--- START ---

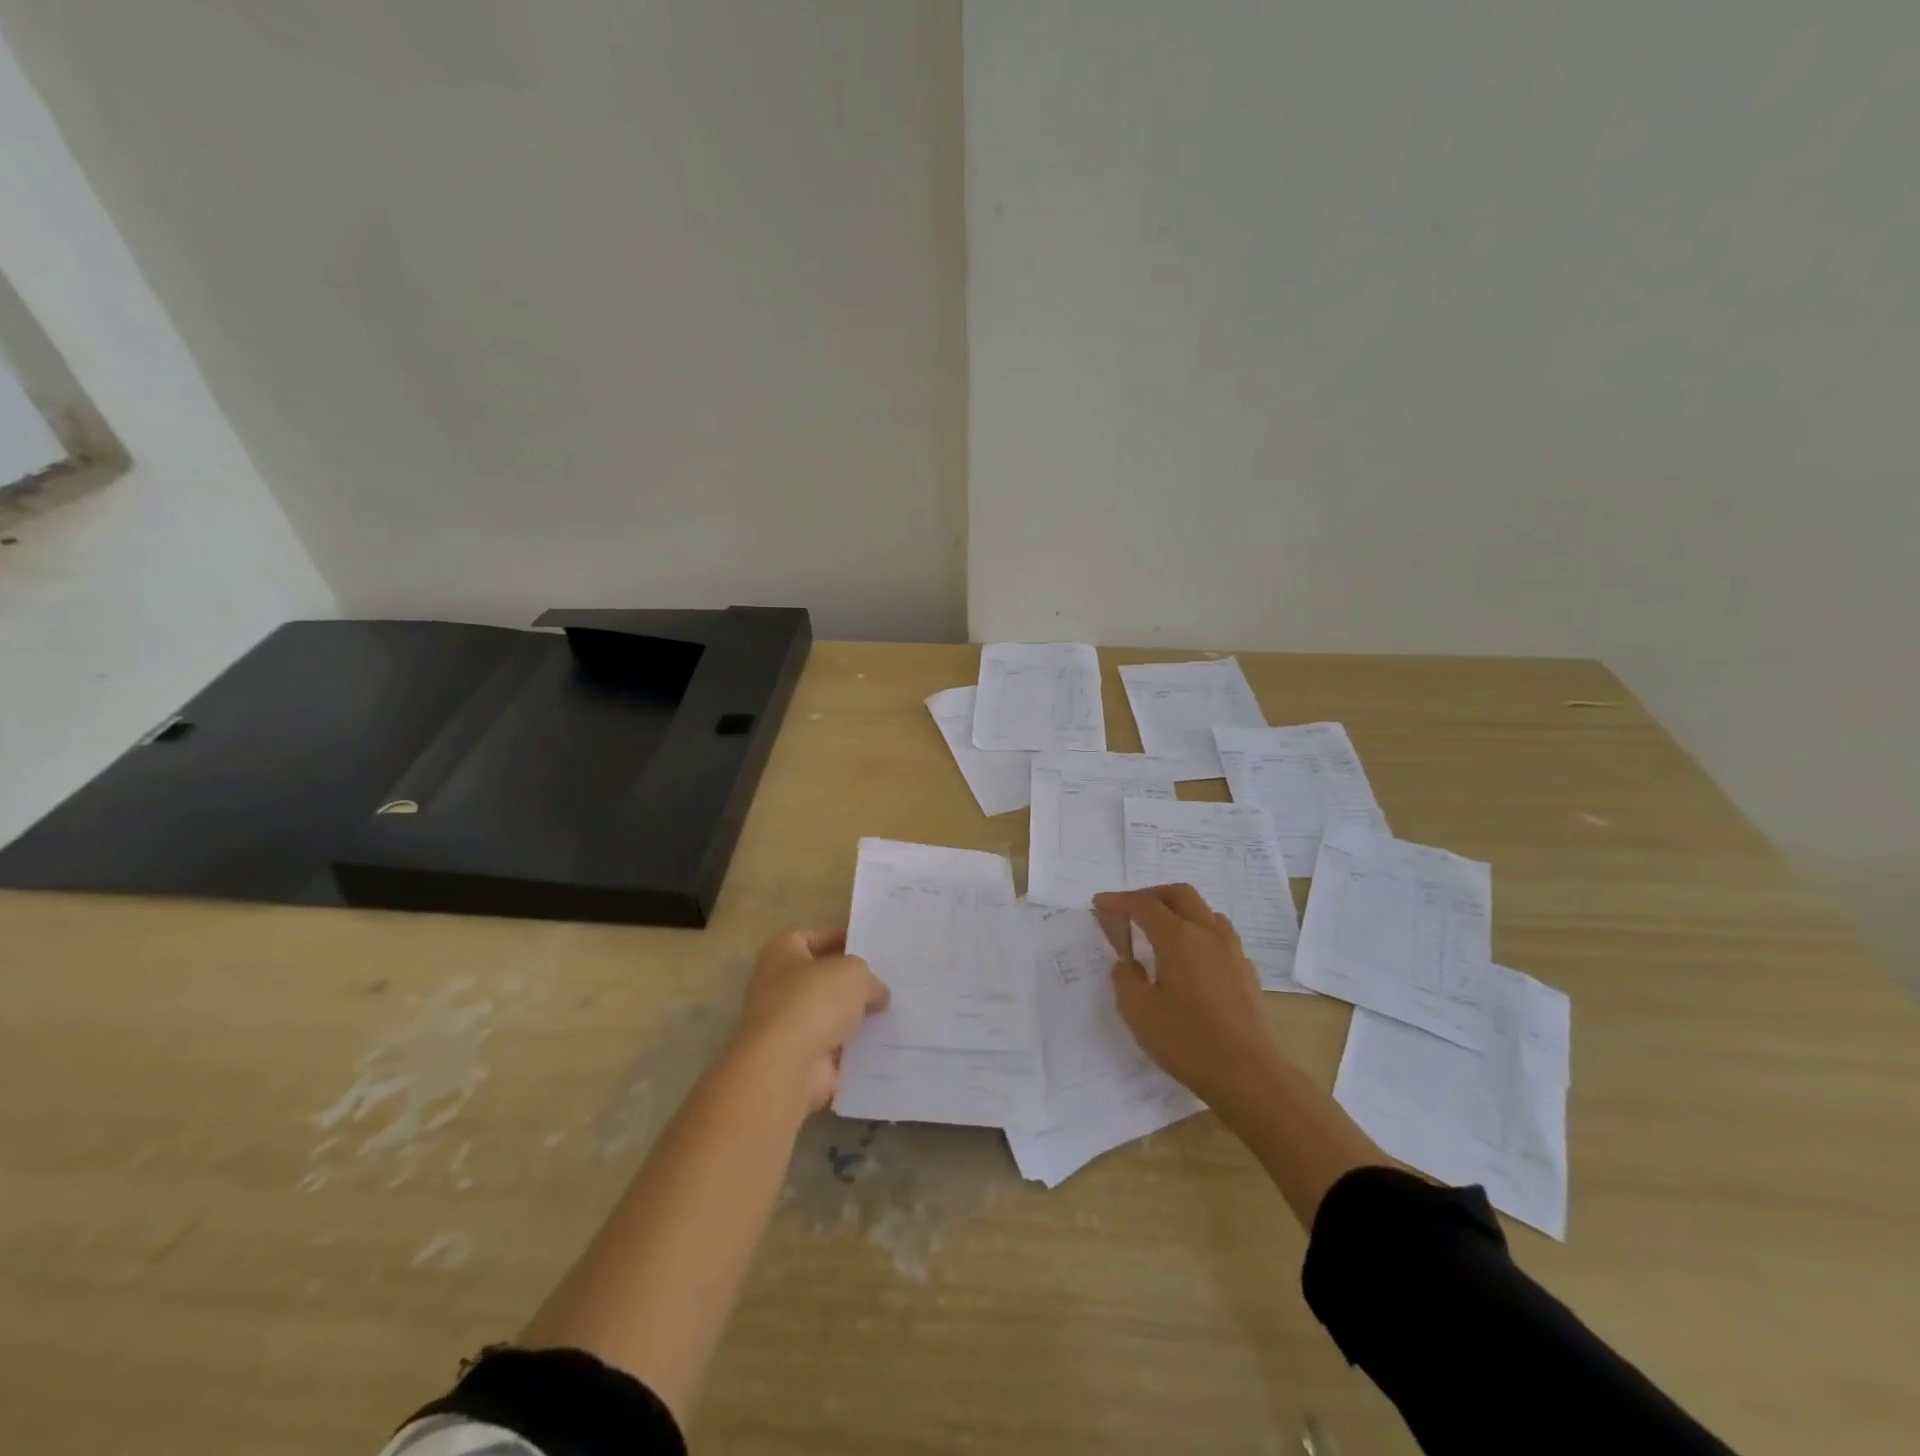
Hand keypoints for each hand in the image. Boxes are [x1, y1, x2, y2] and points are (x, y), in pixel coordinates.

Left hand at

--- END ---
--- START ---

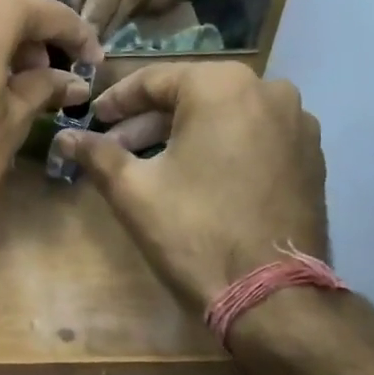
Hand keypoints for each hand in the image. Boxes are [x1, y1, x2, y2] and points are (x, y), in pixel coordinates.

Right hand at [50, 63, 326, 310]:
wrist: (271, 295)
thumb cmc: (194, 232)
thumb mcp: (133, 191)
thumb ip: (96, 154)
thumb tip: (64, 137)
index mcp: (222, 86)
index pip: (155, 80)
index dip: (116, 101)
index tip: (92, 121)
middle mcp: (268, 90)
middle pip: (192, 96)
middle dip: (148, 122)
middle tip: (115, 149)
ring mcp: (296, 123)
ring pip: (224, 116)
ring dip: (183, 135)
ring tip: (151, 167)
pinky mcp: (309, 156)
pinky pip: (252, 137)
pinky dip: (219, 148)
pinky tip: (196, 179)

--- END ---

Task requirements: The expected output is exactly the lines of the listing above between the line holding "index pip: (155, 80)" and the line holding "pinky tip: (196, 179)", inclusive.

Result of this task:
index pip: (155, 80)
index dip: (116, 101)
index tip: (92, 121)
middle mcp: (268, 90)
middle pip: (192, 96)
middle dip: (148, 122)
middle tip: (115, 149)
ring mcp: (296, 123)
ring pip: (224, 116)
ring dip: (183, 135)
ring tip: (151, 167)
pinky mcp: (309, 156)
pinky pip: (252, 137)
pinky dip: (219, 148)
pinky tip: (196, 179)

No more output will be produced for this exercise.